Unify and Merge in Fluid Construction Grammar

Luc Steels; Joachim De Beule

Research into the evolution of grammar requires that we employ formalisms and processing mechanisms that are powerful enough to handle features found in human natural languages. But the formalism needs to have some additional properties compared to those used in other linguistics research that are specifically relevant for handling the emergence and progressive co-ordination of grammars in a population of agents. This document introduces Fluid Construction Grammar, a formalism with associated parsing, production, and learning processes designed for language evolution research. The present paper focuses on a formal definition of the unification and merging algorithms used in Fluid Construction Grammar.
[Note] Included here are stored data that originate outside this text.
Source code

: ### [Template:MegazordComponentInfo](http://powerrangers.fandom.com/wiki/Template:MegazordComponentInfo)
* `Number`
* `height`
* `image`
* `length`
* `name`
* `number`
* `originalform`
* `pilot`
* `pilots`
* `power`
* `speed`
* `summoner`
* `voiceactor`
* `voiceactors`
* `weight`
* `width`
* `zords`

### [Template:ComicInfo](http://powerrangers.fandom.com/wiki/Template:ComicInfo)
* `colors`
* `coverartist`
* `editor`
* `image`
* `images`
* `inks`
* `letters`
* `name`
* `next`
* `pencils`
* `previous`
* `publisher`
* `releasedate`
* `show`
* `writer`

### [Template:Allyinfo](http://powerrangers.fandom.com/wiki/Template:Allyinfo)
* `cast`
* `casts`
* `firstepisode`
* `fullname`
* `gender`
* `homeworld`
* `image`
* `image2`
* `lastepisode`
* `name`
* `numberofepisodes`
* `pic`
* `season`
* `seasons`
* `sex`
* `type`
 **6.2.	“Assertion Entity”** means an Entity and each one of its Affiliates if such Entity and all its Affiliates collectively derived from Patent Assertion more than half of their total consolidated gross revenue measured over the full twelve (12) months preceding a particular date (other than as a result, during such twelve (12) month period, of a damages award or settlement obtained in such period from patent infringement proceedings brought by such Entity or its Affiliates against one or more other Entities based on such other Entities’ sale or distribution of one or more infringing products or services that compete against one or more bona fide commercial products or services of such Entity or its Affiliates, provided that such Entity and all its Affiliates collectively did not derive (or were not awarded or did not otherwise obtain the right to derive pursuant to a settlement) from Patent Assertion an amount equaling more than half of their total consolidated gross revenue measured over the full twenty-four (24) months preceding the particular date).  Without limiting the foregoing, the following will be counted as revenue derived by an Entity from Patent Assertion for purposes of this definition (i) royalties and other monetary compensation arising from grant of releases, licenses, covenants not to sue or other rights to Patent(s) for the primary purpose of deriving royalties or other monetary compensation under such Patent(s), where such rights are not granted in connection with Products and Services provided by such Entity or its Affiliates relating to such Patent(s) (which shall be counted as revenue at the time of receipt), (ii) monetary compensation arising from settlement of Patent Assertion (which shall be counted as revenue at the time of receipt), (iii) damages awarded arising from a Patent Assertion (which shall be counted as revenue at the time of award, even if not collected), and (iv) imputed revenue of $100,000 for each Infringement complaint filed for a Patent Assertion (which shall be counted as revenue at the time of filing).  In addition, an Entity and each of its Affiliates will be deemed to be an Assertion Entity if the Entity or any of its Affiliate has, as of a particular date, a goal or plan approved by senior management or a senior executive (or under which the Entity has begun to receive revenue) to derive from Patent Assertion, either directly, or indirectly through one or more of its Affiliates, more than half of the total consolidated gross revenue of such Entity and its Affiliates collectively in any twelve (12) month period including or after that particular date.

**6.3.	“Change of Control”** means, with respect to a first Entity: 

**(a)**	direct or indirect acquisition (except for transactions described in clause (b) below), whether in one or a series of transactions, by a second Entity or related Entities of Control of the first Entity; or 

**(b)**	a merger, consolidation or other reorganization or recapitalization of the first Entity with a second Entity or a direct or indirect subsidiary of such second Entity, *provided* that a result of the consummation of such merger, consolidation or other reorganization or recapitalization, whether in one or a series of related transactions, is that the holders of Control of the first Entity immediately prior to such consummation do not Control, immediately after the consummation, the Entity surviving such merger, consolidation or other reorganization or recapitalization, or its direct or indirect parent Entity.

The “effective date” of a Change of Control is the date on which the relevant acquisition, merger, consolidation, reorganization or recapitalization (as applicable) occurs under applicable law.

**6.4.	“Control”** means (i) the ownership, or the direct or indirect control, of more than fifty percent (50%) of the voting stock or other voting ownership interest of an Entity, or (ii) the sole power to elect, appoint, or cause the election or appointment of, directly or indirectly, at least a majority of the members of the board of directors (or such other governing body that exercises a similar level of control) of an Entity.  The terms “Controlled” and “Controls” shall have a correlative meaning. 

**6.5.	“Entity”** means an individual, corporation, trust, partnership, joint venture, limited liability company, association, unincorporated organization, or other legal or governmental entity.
The complexity and soundness of the algorithms and their relation to unification in logic programming and other unification-based grammar formalisms are discussed.

Pp. 197-223

Utility for Communicability by Profit and Cost of Agreement

Ryuichi Matoba; Makoto Nakamura; Satoshi Tojo

The inflection of words based on agreement, such as number, gender and case, is considered to contribute to clarify the dependency between words in a sentence. Our purpose in this study is to investigate the efficiency of word inflections with HPSG (Head–driven Phrase Structure Grammar), which is able to deal with these features directly. Using a notion of utility, we measure the efficiency of a grammar in terms of the balance between the number of semantic structures of a sentence, and the cost of agreement according to the number of unification processes. In our experiments, we showed how these were balanced in two different corpora. One, WSJ (Wall Street Journal), includes long and complicated sentences, while the other corpus, ATIS (Air Travel Information System) does shorter colloquial sentences. In the both corpora, agreement is surely important to reduce ambiguity. However, the importance of agreement in the ATIS corpus became salient as personal pronouns were so often employed in it, compared with the WSJ corpus.